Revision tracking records
● ● ● ● ●
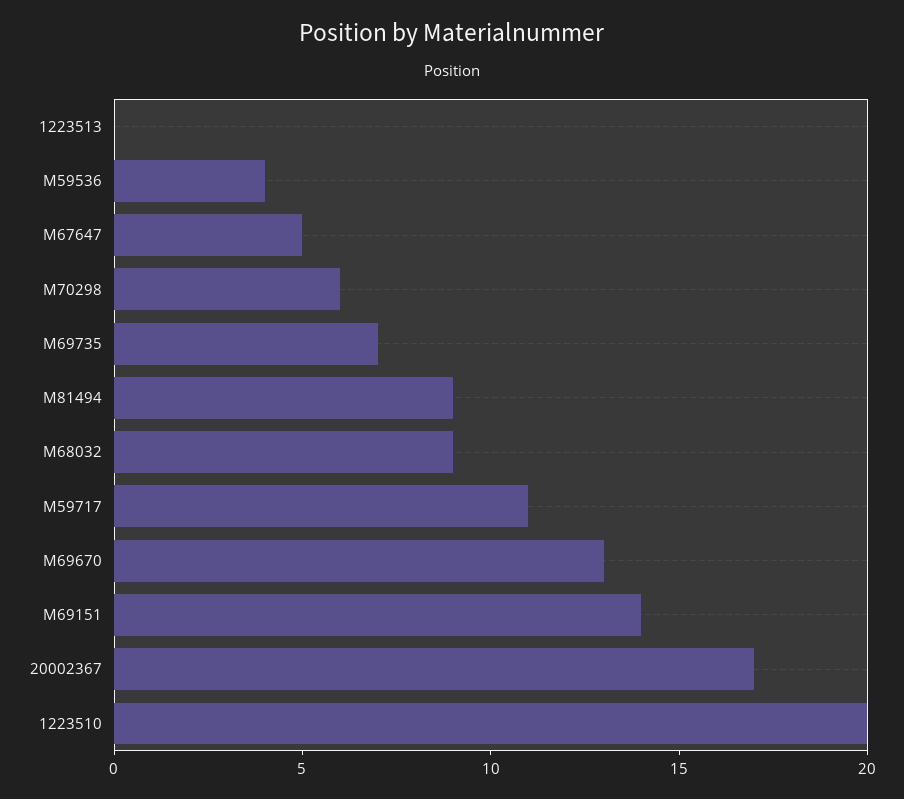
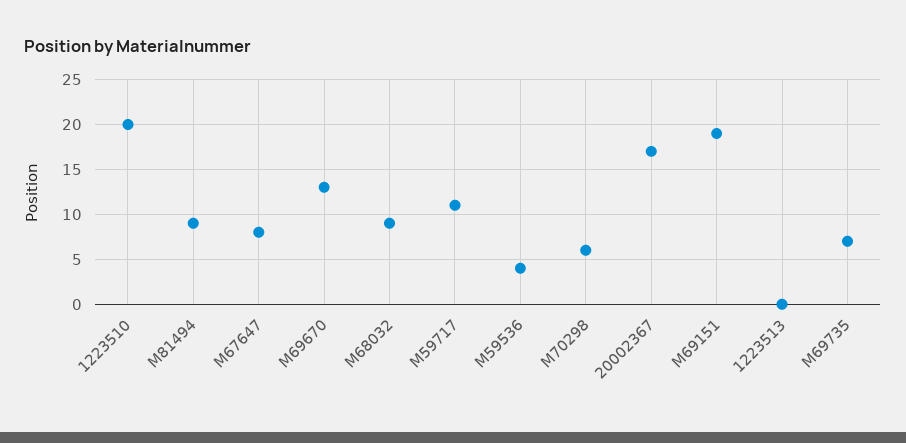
  {
    "1223513": 0,
    "M59536": 4,
-   "M67647": 5,
+   "M67647": 8,
    "M70298": 6,
    "M69735": 7,
    "M81494": 9,
    "M68032": 9,
    "M59717": 11,
    "M69670": 13,
-   "M69151": 14,
+   "M69151": 19,
    "20002367": 17,
    "1223510": 20
  }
● ● ● ● ●
WORK TO BE COMPLETED — An exact copy of all entries is needed, with no pictures in it.

ANSWER FOR THIS EXERCISE —
  {
    "1223513": 0,
    "M59536": 4,
-   "M67647": 5,
+   "M67647": 8,
    "M70298": 6,
    "M69735": 7,
    "M81494": 9,
    "M68032": 9,
    "M59717": 11,
    "M69670": 13,
-   "M69151": 14,
+   "M69151": 19,
    "20002367": 17,
    "1223510": 20
  }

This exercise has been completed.